▸ INSTRUCTIONS TO FOLLOW: Only the pictures should be left out; repeat the rest of the data exactly.

▸ DATA:
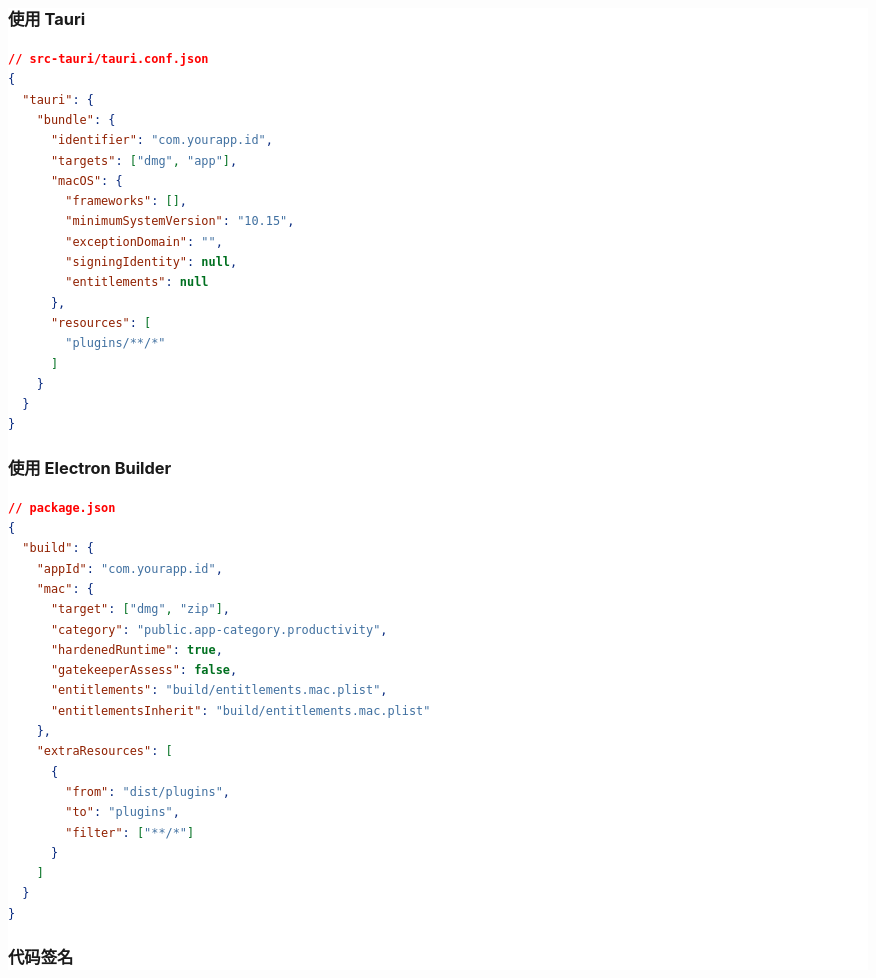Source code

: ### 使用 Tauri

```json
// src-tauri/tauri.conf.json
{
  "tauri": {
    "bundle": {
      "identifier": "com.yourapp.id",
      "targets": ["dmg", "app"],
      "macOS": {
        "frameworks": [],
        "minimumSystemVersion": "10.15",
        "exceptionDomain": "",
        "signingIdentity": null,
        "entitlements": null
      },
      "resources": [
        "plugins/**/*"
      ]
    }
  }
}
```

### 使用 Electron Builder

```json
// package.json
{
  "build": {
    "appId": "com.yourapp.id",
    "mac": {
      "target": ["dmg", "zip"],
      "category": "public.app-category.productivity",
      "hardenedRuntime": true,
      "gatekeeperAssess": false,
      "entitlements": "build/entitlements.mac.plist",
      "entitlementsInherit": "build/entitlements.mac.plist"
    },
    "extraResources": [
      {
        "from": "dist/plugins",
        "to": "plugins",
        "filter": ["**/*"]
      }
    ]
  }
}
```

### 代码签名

▸ EXERCISE OUTPUT:
Source code

: ### 使用 Tauri

```json
// src-tauri/tauri.conf.json
{
  "tauri": {
    "bundle": {
      "identifier": "com.yourapp.id",
      "targets": ["dmg", "app"],
      "macOS": {
        "frameworks": [],
        "minimumSystemVersion": "10.15",
        "exceptionDomain": "",
        "signingIdentity": null,
        "entitlements": null
      },
      "resources": [
        "plugins/**/*"
      ]
    }
  }
}
```

### 使用 Electron Builder

```json
// package.json
{
  "build": {
    "appId": "com.yourapp.id",
    "mac": {
      "target": ["dmg", "zip"],
      "category": "public.app-category.productivity",
      "hardenedRuntime": true,
      "gatekeeperAssess": false,
      "entitlements": "build/entitlements.mac.plist",
      "entitlementsInherit": "build/entitlements.mac.plist"
    },
    "extraResources": [
      {
        "from": "dist/plugins",
        "to": "plugins",
        "filter": ["**/*"]
      }
    ]
  }
}
```

### 代码签名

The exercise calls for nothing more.